In the first reporting period (M1-18) FLAMIN-GO aimed at conceiving, fabricating and testing the RA Synovial Unit (RA Syn-U), the Inflamed Blood Vessel Unit (Vas-U) and the Osteochondral Unit (OC-U), which will be assembled in the next project phases to create a functional 3D chip. To detect the cell activity within the chip, nanosensors were also developed. For Syn-U, we started the screening of different materials that serve to create a scaffold for each cell type, once integrated in the chip. These materials must be biocompatible, i.e. without evoking a toxic effect for the cells. Then, we assessed the behavior of fibroblast-like synoviocytes in terms of morphology and viability in each tested material. Among them, we chose the most effective one.
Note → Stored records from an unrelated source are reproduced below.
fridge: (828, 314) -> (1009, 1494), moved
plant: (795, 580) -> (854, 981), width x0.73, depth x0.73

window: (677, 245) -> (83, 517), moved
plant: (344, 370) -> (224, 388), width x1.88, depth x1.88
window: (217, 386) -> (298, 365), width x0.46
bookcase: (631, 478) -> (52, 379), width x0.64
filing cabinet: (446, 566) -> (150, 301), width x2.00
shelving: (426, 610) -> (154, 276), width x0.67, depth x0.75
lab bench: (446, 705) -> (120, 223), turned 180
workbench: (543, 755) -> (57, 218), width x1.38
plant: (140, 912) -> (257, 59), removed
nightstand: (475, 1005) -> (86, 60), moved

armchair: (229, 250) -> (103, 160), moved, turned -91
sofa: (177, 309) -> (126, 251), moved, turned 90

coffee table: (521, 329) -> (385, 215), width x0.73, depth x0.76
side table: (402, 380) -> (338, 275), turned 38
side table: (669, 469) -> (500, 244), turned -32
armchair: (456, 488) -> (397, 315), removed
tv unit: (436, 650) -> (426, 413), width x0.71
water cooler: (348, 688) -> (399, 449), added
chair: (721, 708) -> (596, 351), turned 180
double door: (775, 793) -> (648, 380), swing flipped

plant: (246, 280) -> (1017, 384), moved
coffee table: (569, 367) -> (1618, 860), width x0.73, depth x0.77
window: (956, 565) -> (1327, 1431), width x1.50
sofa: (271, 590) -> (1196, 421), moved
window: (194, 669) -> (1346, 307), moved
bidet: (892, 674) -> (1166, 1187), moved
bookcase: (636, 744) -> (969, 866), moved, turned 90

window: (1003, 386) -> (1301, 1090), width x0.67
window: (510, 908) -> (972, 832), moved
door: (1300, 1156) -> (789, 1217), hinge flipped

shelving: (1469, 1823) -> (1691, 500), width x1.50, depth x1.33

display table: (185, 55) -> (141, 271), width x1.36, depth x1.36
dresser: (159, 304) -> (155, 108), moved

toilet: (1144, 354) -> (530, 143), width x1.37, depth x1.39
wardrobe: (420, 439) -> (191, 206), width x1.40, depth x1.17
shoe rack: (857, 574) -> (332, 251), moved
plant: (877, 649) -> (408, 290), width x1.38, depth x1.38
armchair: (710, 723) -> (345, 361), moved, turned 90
For Vas-U, we developed and validated a human perfusable vascular tissue-on-chip, followed by the optimization of the bio-ink formulation to obtain the capillary-like structure supporting the endothelial cells organization and maturation. For OC-U, we developed and validated a human perfusable osteochondral tissue-on-chip, where the mechanical and biochemical environments of both physiological and inflammatory joint conditions were mimicked in a microfluidic platform, simulating RA cartilage and bone tissues. Lastly, to monitor the physiological stress state distribution occurring in vivo and culture environment within the chip, we developed the prototype of a lab sensor chip and 2 nanoparticles sensing forces and PH/Oxygen. RA patients’ enrollment also started, and biopsies have been collected and stored for the isolation of cells that will be integrated in the chip.

Starting from individual patient biopsies, the OoC will replicate each patient’s joint, thus making it possible to test and allocate the best on-market drug for that patient, reducing unnecessary exposure to the risk of side effects, avoiding wastage of health care resources, and most importantly improving patients’ quality of life. Thanks to the development of personalized treatment in RA, it seems feasible to reduce both healthcare costs and socioeconomic impacts. In fact, allocating the right drug to the right patient and achieving early remission could avoid long-term treatment, disability, low quality-of-life, and as a consequence reduce the health-care burden. At the present, more than 2.9 million people are diagnosed with RA in Europe. Total costs to society are estimated at € 45.3 billion in Europe and at € 41.6 billion in the United States. In EU, total costs increase from around € 5,000 for patients with minimal functional disability to € 20,000 for patients with severe disease. In the latter group, up to 40% of RA patients leave work completely, within 5 years of diagnosis. Finally, it is estimated the OoC will reduce the costs about of 10–26% per new drug reaching the market. The joint-on-chip developed by FLAMIN-GO will provide the solution regarding the drug allocation in RA.